Not one to keep a gnawing question to myself, I was at an academic meeting when I decided to tackle one of our registrars on this subject. He’s normally got a sense of humour and so I thought I was on safe ground.
‘Do you own a corduroy suit?’ I ventured.
‘No’ he shot back. ‘Why’
‘Just wondering, it’s just that Dr X. has one and so does Dr Y, and I don’t think that they’re very cool’
He looked displeased. I realised that I had blundered; I didn’t dare talk to him again for the rest of the evening.
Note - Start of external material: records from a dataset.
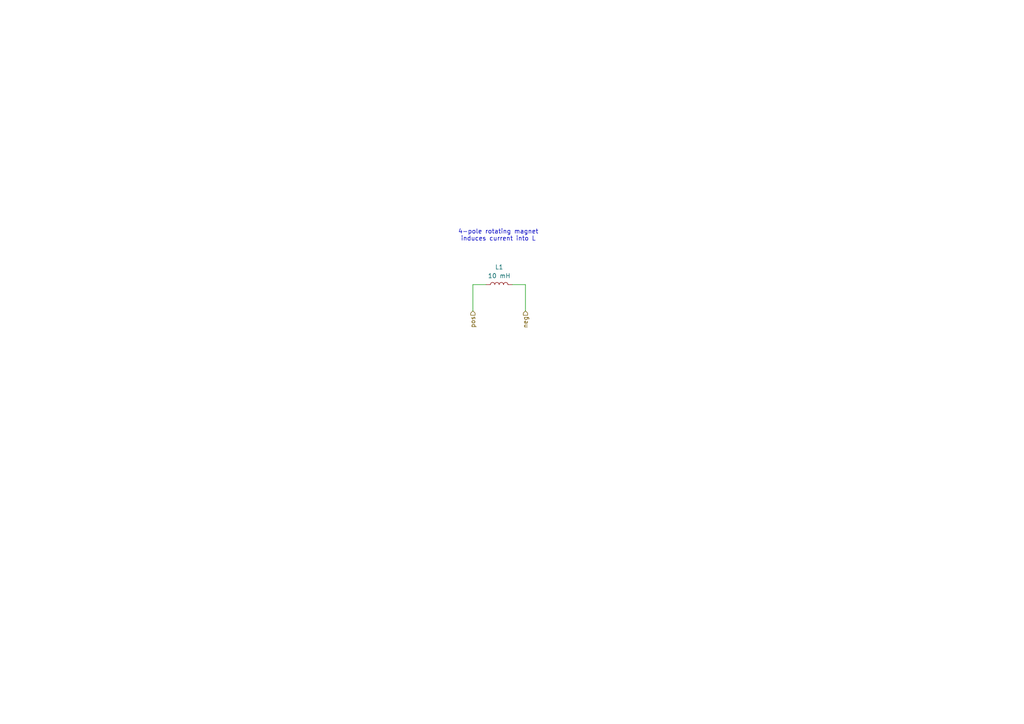
<source format=kicad_sch>
(kicad_sch
	(version 20231120)
	(generator "eeschema")
	(generator_version "8.0")
	(uuid "bf304f6f-7332-4fe0-a076-86722bdadf88")
	(paper "A4")
	(title_block
		(title "RPM speedometer signal generator")
		(date "2024-08-21")
		(rev "1.0")
		(company "Michael Büsch <m@bues.ch>")
	)
	
	(wire
		(pts
			(xy 148.59 82.55) (xy 152.4 82.55)
		)
		(stroke
			(width 0)
			(type default)
		)
		(uuid "01514223-f744-47aa-ade0-27e6682d99e3")
	)
	(wire
		(pts
			(xy 140.97 82.55) (xy 137.16 82.55)
		)
		(stroke
			(width 0)
			(type default)
		)
		(uuid "3c55df16-afb6-49f1-99fc-2383b49b7412")
	)
	(wire
		(pts
			(xy 137.16 82.55) (xy 137.16 90.17)
		)
		(stroke
			(width 0)
			(type default)
		)
		(uuid "bde53012-35b6-4d64-8042-1993b88f9458")
	)
	(wire
		(pts
			(xy 152.4 82.55) (xy 152.4 90.17)
		)
		(stroke
			(width 0)
			(type default)
		)
		(uuid "d4e85621-c179-45c6-a87b-92ce2390ae8c")
	)
	(text "4-pole rotating magnet\ninduces current into L"
		(exclude_from_sim no)
		(at 144.526 68.326 0)
		(effects
			(font
				(size 1.27 1.27)
			)
		)
		(uuid "0d278a40-2216-4b99-a375-dd540ffb4219")
	)
	(hierarchical_label "neg"
		(shape input)
		(at 152.4 90.17 270)
		(fields_autoplaced yes)
		(effects
			(font
				(size 1.27 1.27)
			)
			(justify right)
		)
		(uuid "c37081d7-374b-4e53-a8b8-238ed509f590")
	)
	(hierarchical_label "pos"
		(shape input)
		(at 137.16 90.17 270)
		(fields_autoplaced yes)
		(effects
			(font
				(size 1.27 1.27)
			)
			(justify right)
		)
		(uuid "cc194b95-8f37-4936-be2a-f1f42a0437dd")
	)
	(symbol
		(lib_id "Device:L")
		(at 144.78 82.55 90)
		(unit 1)
		(exclude_from_sim no)
		(in_bom yes)
		(on_board yes)
		(dnp no)
		(fields_autoplaced yes)
		(uuid "cfb93234-9a57-44c6-88aa-e4337eb5fbc5")
		(property "Reference" "L1"
			(at 144.78 77.47 90)
			(effects
				(font
					(size 1.27 1.27)
				)
			)
		)
		(property "Value" "10 mH"
			(at 144.78 80.01 90)
			(effects
				(font
					(size 1.27 1.27)
				)
			)
		)
		(property "Footprint" ""
			(at 144.78 82.55 0)
			(effects
				(font
					(size 1.27 1.27)
				)
				(hide yes)
			)
		)
		(property "Datasheet" "~"
			(at 144.78 82.55 0)
			(effects
				(font
					(size 1.27 1.27)
				)
				(hide yes)
			)
		)
		(property "Description" "Inductor"
			(at 144.78 82.55 0)
			(effects
				(font
					(size 1.27 1.27)
				)
				(hide yes)
			)
		)
		(pin "1"
			(uuid "1f50d0f6-7b93-4b6c-9719-c271b96cf0a1")
		)
		(pin "2"
			(uuid "cc17838b-4cfc-4e4a-914b-de7e4d139bfc")
		)
		(instances
			(project ""
				(path "/167e0419-9f88-4ea4-ae96-d03af9cd26b8/4feff0ad-552b-46a7-86c4-9c1a55857bb8"
					(reference "L1")
					(unit 1)
				)
			)
		)
	)
)

</source>
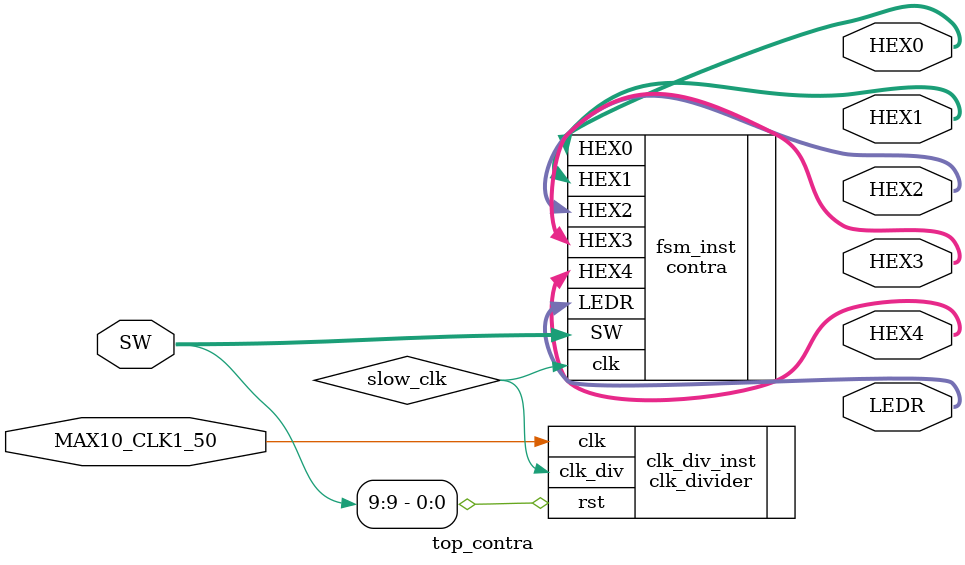
<source format=v>
module top_contra (
    input MAX10_CLK1_50,
    input [9:0] SW,
    output [6:0] HEX0, HEX1, HEX2, HEX3, HEX4,
    output [9:0] LEDR
);

    wire slow_clk;

    clk_divider #(.FREQ(50000000)) clk_div_inst (
        .clk(MAX10_CLK1_50),
        .rst(SW[9]),                     
        .clk_div(slow_clk)
    );

    contra fsm_inst (
        .clk(slow_clk),
        .SW(SW),
        .HEX0(HEX0),
        .HEX1(HEX1),
        .HEX2(HEX2),
        .HEX3(HEX3),
        .HEX4(HEX4),
        .LEDR(LEDR)                       // Conecta directamente los 10 LEDs
    );

endmodule

</source>
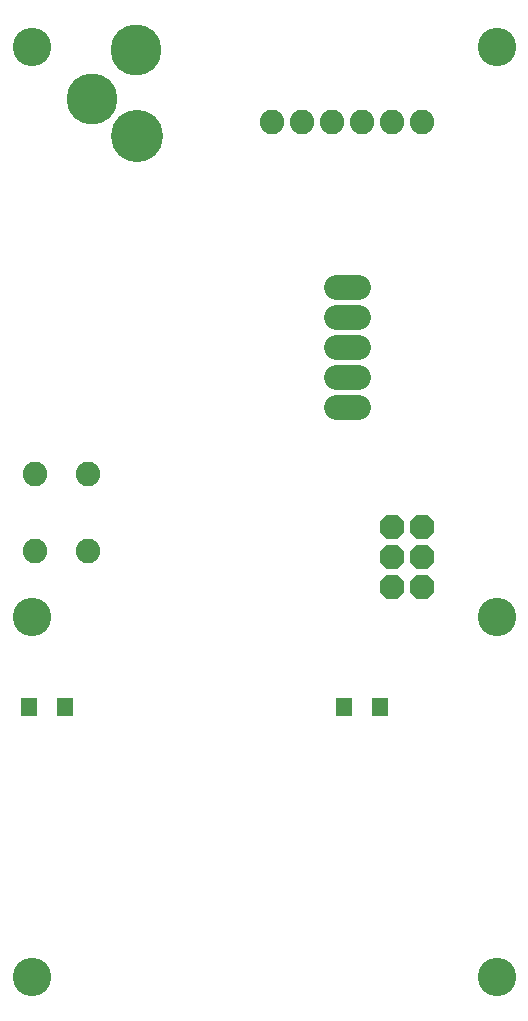
<source format=gts>
G75*
G70*
%OFA0B0*%
%FSLAX24Y24*%
%IPPOS*%
%LPD*%
%AMOC8*
5,1,8,0,0,1.08239X$1,22.5*
%
%ADD10C,0.1740*%
%ADD11C,0.1700*%
%ADD12C,0.0820*%
%ADD13OC8,0.0820*%
%ADD14R,0.0552X0.0631*%
%ADD15C,0.1280*%
%ADD16C,0.0820*%
D10*
X005160Y029696D03*
D11*
X003679Y030947D03*
X005150Y032579D03*
D12*
X009660Y030160D03*
X010660Y030160D03*
X011660Y030160D03*
X012660Y030160D03*
X013660Y030160D03*
X014660Y030160D03*
X003550Y018440D03*
X003550Y015880D03*
X001770Y015880D03*
X001770Y018440D03*
D13*
X013660Y016660D03*
X013660Y015660D03*
X013660Y014660D03*
X014660Y014660D03*
X014660Y015660D03*
X014660Y016660D03*
D14*
X013251Y010660D03*
X012069Y010660D03*
X002751Y010660D03*
X001569Y010660D03*
D15*
X001660Y001660D03*
X001660Y013660D03*
X001660Y032660D03*
X017160Y032660D03*
X017160Y013660D03*
X017160Y001660D03*
D16*
X012530Y020660D02*
X011790Y020660D01*
X011790Y021660D02*
X012530Y021660D01*
X012530Y022660D02*
X011790Y022660D01*
X011790Y023660D02*
X012530Y023660D01*
X012530Y024660D02*
X011790Y024660D01*
M02*

</source>
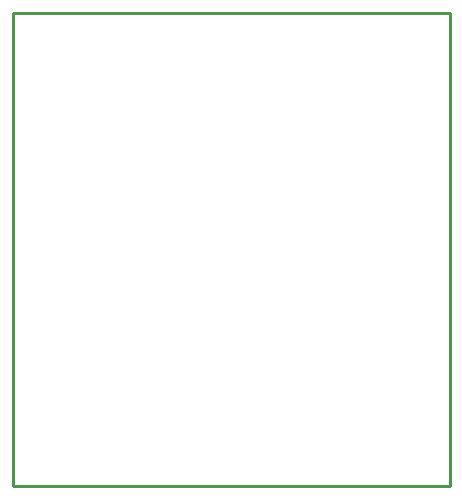
<source format=gbr>
G04 EAGLE Gerber RS-274X export*
G75*
%MOMM*%
%FSLAX34Y34*%
%LPD*%
%IN*%
%IPPOS*%
%AMOC8*
5,1,8,0,0,1.08239X$1,22.5*%
G01*
G04 Define Apertures*
%ADD10C,0.254000*%
D10*
X0Y0D02*
X370000Y0D01*
X370000Y400000D01*
X0Y400000D01*
X0Y0D01*
M02*

</source>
But, why in these days when psychiatrists might wish to be seen as approachable and patient centred, do we seek to distance ourselves from the rest of the human race by our penchant for such disastrous apparel?
The word is that people consider the corduroy is worn by ‘relaxed’ people. People who are approachable and trustworthy. They are non threatening and put people at ease.
So our taste for corduroy brings us closer to our patients. Which sounds pretty good, and maybe I’ll get one after all.
But it’s quite a lot for a suit to live up to.